February 8th, 2007 13:26 EST
The Pain Behind Eyes of Beauty
The bright crystal blue of his eyes starkly contrast those of his subjects. His subjects bear gazes of empty darkness, seemingly hopeless. This emptiness pours out from subjects who frequently generate happiness, from animals.
Frank Noelker’s recent publication, Captive Beauty, photographically portrays animals in a distinct way. He does not photograph animals in the wild or cute pets dressed in costumes. He photographs zoo animals in their cages and sanctuaries.
Opposed to the normal zoo visits where people throw peanuts and children watch wild-eyed, these portraits produce a more grave reaction. Noelker’s portraits showcase these animals with what appears to be their true emotions. Staring blankly into the camera or down off to the side they appear engulfed by boredom and anxiety.
Noelker displays how this suspected great place for wildlife where endangered species can be rescued and saved serves more like a hell, where their place of living, frequently no larger than a dorm room, is overwhelmed by their large bodies leaving them no room to play.
In a classroom of students looking through his photographs Noelker explains how animals would pace and often lean from side to side. He says he believes this is from caging them in allowing them small if any room to move, causing them sheer boredom and emotional pain. He questions how much zoo’s actually serve as a safe haven for animals claiming that “the best zoo is still a prison for the innocent.” Seven years and 360 zoos prove to Noelker to be enough observational evidence to make his case.
Noelker’s ideas match meticulously with the photographs in the book. Zoos seen as torture for animals not from abuse but from lack of stimulation is a recurring theme as the pages are turned. The animals in these photographs stand idly in their cages and sanctuaries as if waiting for something, anything to happen.
Multiple times in his discussion Noelker brings up human influence as a strong factor of why these animals are being treated the way they are. “Animals lives are as much about us as they are about anything else,” Noelker claims as he defends why he believes zoos are so bad.
Blaming this corruption on people and the politics behind them, “Anything that’s wrong with a zoo is wrong with us,” Noelker says he receives great support from animals’ rights activists. But he insists that he stands behind his book not as a political statement but more as a conviction against zoos for their treatment of animals.

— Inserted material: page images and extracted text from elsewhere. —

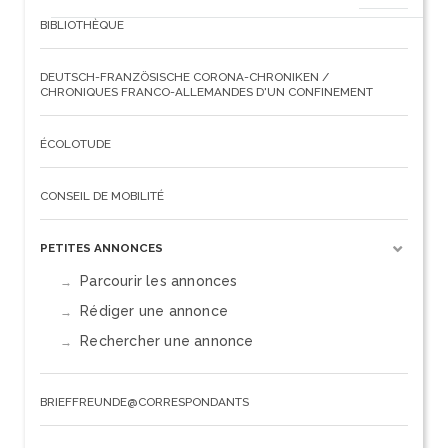
BIBLIOTHÈQUE
DEUTSCH-FRANZÖSISCHE CORONA-CHRONIKEN /
CHRONIQUES FRANCO-ALLEMANDES D'UN CONFINEMENT
ÉCOLOTUDE
CONSEIL DE MOBILITÉ
PETITES ANNONCES
Parcourir les annonces
Rédiger une annonce
Rechercher une annonce
BRIEFFREUNDE@CORRESPONDANTS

Regardless of his wavering political claims, he does serve a good deal of evidence against zoos. Almost subconsciously stressing his point, Noelker has given every photo in the book a caption consisting only of the type of animal, location of the zoo and year of the visit. Plain, undisruptive captions to match the relentless, boring, undisruptive lives he portrays in his photographs. Noelker is an “artist who teaches” as he simultaneously works as an assistant professor at UConn. Noelker takes his months off from school to travel and so art. His most recent work, pictures of retired entertainment and research chimpanzees, is currently being displayed at the Eastmond Museum.